Document »

● ● ●

Compensation Committee Interlocks and Insider Participation

  William W. Stevens, Henry M. Gay and George O. Harmon served as 
members of the Board of Directors' Compensation Committee during 
fiscal 1995. Mr. Stevens was President and Chief Executive Officer of 
the Corporation from inception until September 1985. Mr. Gay was Vice 
President, Marketing from inception until 1980 and Secretary from 
1972 to September 1987.


	 COMPENSATION COMMITTEE REPORT ON EXECUTIVE COMPENSATION

  The Compensation Committee of the Board of Directors sets the base 
salary of the Corporation's executive officers and approves bonus 
programs for executive officers. Option grants to executive officers 
are made by the Compensation Committee. The following is a summary of 
policies of the Committee that affected the compensation paid to 
executive officers, as reflected in the tables set forth elsewhere in 
the Proxy Statement.

General Compensation Policy

  The Committee's overall policy is to offer the Corporation's 
executive officers competitive compensation opportunities based upon 
their personal performance, the financial performance of the 
Corporation and their contribution to that performance. One of the 
Committee's primary objectives is to have a substantial portion of each 
executive officer's compensation contingent upon the Corporation's 
performance as well as the executive officer's individual level of 
performance. Each executive officer's compensation package is comprised of 
three elements: (i) base salary which reflects individual performance and 
salary levels in the industry, (ii) annual variable performance awards 
payable in cash and tied to the achievement of annual financial performance 
goals established by the Committee, and (iii) long-term stock-based 
incentive awards designed to strengthen the mutuality of interests 
between the executive officers and the Corporation's stockholders.

● ● ●

Saved data entries:
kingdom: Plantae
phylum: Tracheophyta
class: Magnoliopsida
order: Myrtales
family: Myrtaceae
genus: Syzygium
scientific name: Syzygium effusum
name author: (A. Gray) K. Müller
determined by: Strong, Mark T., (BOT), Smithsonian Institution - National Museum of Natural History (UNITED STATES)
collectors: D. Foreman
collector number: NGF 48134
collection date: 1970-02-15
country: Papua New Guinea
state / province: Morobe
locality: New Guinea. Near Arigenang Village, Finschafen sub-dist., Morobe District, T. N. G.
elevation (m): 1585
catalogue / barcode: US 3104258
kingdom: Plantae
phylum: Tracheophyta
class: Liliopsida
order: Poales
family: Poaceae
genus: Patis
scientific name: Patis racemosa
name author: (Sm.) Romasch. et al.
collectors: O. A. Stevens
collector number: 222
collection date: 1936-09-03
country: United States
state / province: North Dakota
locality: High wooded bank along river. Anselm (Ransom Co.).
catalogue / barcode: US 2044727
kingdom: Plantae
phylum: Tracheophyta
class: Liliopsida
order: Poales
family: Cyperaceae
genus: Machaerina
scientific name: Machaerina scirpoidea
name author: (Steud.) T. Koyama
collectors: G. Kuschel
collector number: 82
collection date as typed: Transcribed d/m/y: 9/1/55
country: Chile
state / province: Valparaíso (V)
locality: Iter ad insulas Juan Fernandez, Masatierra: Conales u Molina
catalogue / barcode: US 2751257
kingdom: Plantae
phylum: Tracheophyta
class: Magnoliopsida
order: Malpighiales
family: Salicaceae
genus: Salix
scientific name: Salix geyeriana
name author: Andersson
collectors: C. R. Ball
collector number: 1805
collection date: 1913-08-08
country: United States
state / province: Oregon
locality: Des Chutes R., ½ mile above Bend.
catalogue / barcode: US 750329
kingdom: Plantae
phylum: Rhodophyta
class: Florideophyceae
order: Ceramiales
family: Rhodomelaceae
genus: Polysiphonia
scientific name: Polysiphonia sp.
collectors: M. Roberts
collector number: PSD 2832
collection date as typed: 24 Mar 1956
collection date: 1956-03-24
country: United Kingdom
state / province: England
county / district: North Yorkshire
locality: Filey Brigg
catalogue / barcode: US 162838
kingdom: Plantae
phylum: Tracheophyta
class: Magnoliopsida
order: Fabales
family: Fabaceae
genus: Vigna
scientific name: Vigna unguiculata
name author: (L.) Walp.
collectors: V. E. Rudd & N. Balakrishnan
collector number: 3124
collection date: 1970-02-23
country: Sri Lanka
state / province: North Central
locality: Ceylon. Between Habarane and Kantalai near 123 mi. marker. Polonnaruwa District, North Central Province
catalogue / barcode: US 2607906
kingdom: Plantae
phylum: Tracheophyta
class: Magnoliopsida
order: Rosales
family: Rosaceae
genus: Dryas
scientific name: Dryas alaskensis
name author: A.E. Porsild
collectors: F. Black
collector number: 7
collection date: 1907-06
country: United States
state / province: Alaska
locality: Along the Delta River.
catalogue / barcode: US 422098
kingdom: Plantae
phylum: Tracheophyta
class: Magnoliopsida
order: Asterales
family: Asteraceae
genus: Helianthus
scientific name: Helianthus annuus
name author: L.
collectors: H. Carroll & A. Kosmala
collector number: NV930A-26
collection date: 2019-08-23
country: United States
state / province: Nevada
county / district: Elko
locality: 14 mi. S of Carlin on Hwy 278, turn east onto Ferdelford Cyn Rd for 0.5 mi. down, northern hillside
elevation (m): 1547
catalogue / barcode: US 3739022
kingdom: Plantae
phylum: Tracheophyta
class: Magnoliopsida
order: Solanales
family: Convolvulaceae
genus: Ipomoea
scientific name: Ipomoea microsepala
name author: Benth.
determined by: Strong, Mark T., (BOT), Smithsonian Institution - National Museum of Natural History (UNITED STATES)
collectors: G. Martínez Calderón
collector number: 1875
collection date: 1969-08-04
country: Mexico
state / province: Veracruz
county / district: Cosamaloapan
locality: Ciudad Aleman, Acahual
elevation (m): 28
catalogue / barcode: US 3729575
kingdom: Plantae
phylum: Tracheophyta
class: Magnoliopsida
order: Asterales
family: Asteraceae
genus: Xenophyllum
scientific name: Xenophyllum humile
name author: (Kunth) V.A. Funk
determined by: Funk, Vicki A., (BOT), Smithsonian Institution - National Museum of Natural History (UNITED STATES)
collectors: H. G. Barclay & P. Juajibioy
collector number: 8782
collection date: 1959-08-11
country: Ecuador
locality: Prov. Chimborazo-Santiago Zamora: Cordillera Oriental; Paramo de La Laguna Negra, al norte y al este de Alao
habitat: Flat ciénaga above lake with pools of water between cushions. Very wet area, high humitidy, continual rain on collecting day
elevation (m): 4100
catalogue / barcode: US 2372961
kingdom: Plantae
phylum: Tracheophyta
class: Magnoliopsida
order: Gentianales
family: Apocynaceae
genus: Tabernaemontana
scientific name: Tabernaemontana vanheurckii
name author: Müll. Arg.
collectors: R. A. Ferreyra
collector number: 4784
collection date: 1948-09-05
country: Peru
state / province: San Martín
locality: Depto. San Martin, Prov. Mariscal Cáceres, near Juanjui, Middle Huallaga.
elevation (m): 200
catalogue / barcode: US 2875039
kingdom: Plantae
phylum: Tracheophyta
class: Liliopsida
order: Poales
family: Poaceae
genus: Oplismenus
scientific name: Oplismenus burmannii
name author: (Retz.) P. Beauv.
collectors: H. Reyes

● ● ●

Required actions »
1: Condense the paragraph of the compensation report that begins "The Committee's overall policy" into a brief bulleted list that keeps its main facts.
2: Rewrite the part of the compensation report that opens with the words containing "The Compensation Committee of" and closes with "the Proxy Statement.", renaming "executive officers" as "senior officers" throughout.

Answers to the exercises »
1:
- The Committee's overall policy is to offer executive officers competitive compensation based on their personal performance, the Corporation's financial performance and their contribution to it.
- A primary objective is to make a substantial portion of each executive officer's pay depend on both the Corporation's performance and the officer's individual performance.
- Each package has three elements:
  - base salary reflecting individual performance and industry salary levels
  - annual variable performance awards paid in cash and tied to annual financial goals set by the Committee
  - long-term stock-based incentive awards meant to strengthen the mutuality of interests between executive officers and stockholders

2:
The Compensation Committee of the Board of Directors sets the base 
salary of the Corporation's senior officers and approves bonus 
programs for senior officers. Option grants to senior officers 
are made by the Compensation Committee. The following is a summary of 
policies of the Committee that affected the compensation paid to 
senior officers, as reflected in the tables set forth elsewhere in 
the Proxy Statement.